From the records below, extract each line that contains the word "photo" and copy those lines in full.

^^^^^^^^^^^^^^^^

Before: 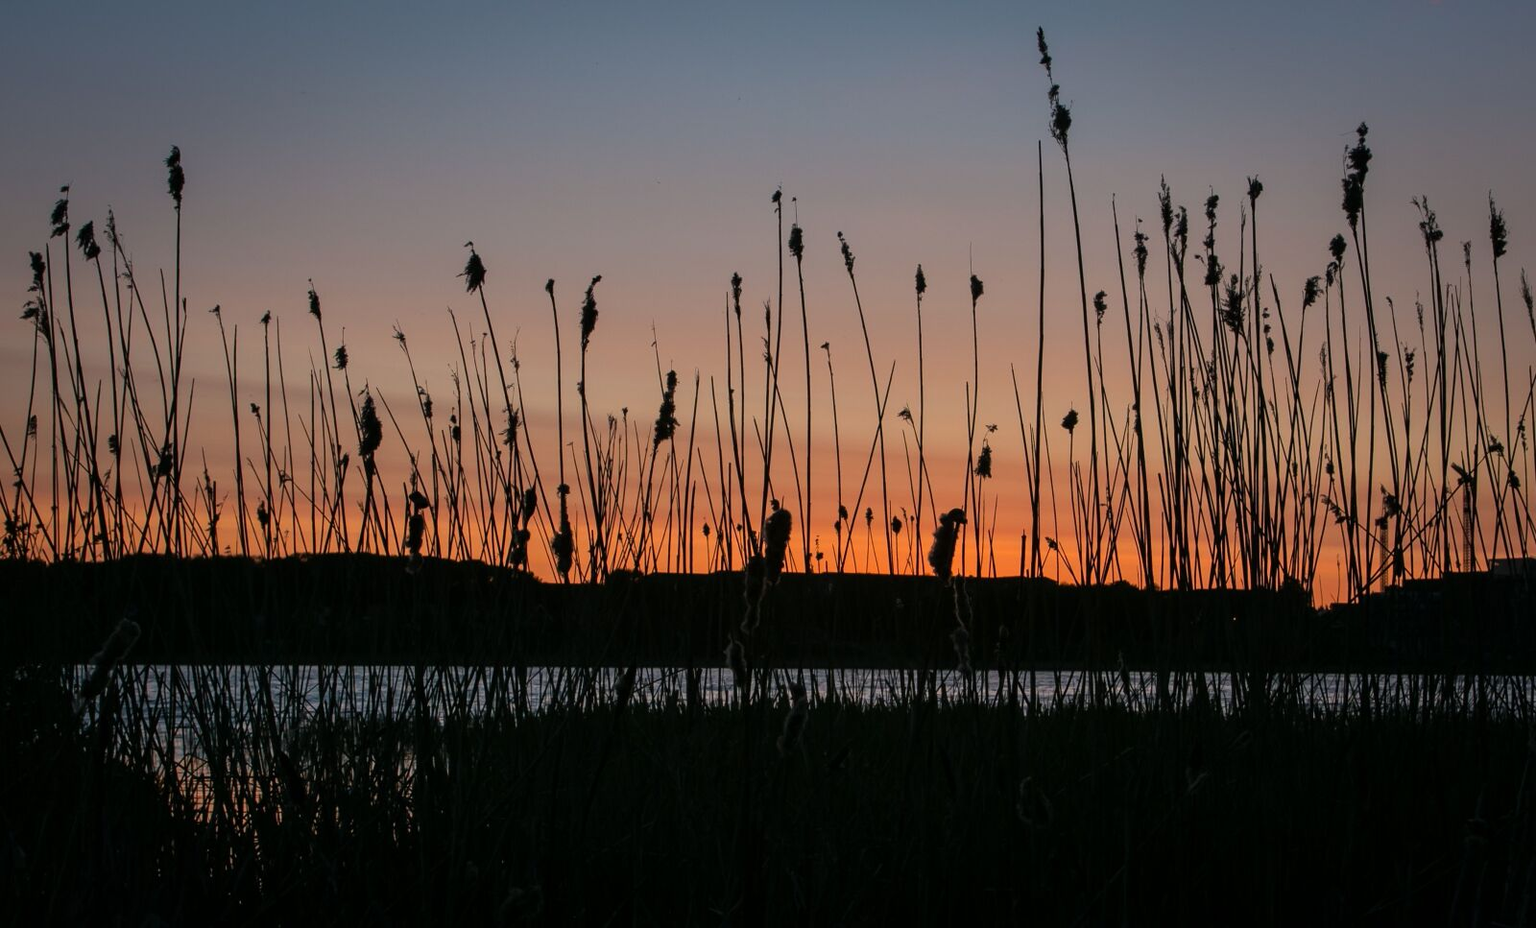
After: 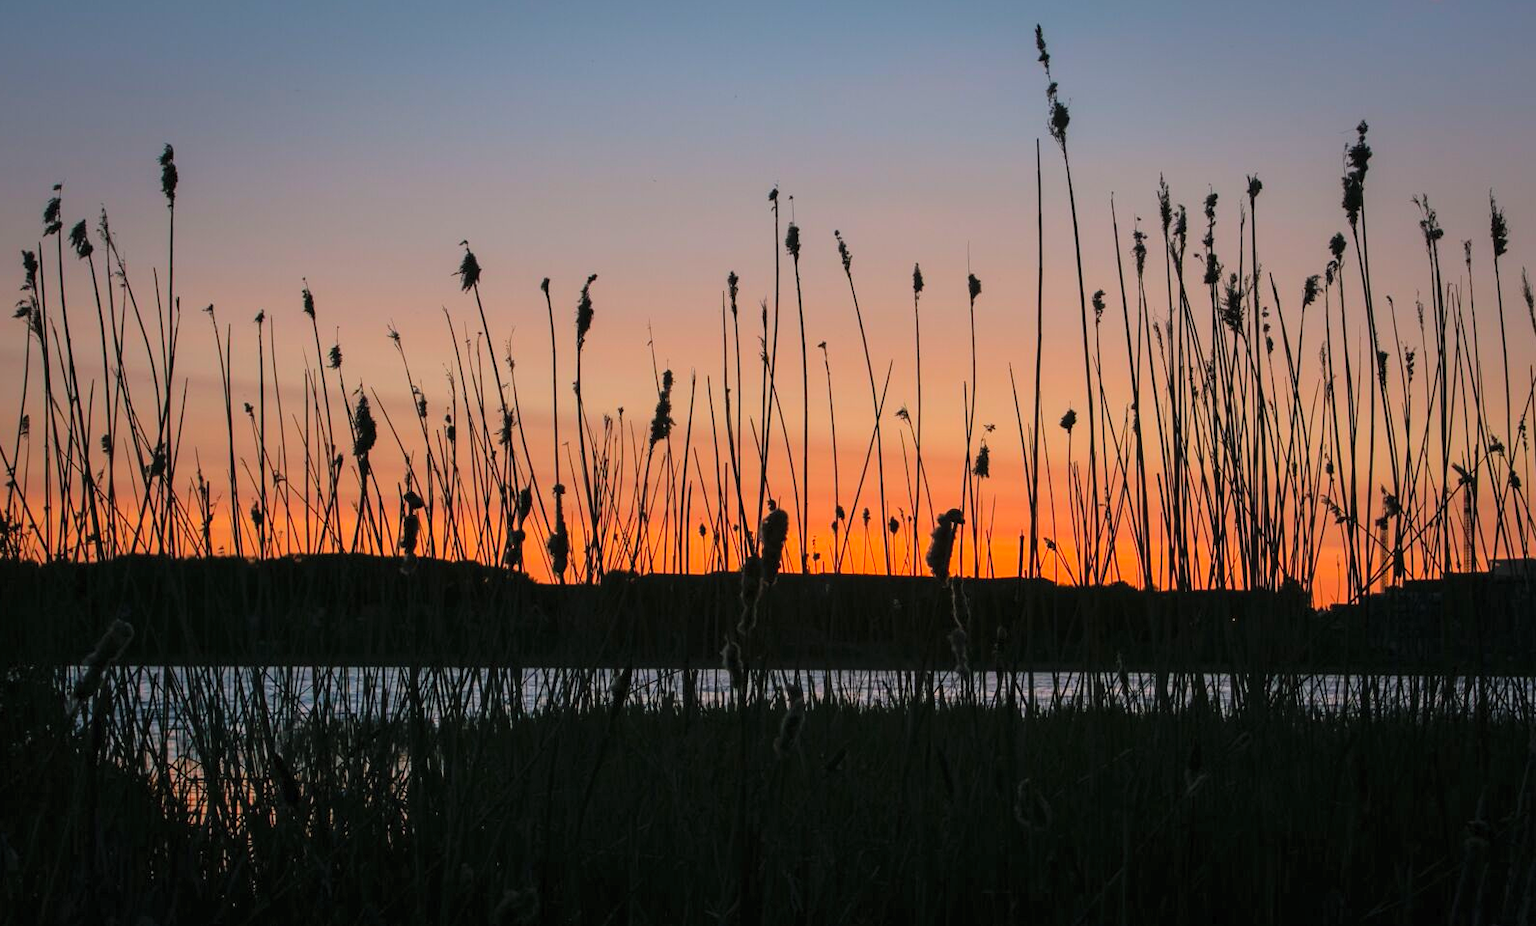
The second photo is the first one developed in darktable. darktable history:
contrast brightness saturation: contrast 0.065, brightness 0.175, saturation 0.398
crop and rotate: left 0.518%, top 0.385%, bottom 0.283%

^^^^^^^^^^^^^^^^

* _RESULT BELOW_
The second photo is the first one developed in darktable. darktable history:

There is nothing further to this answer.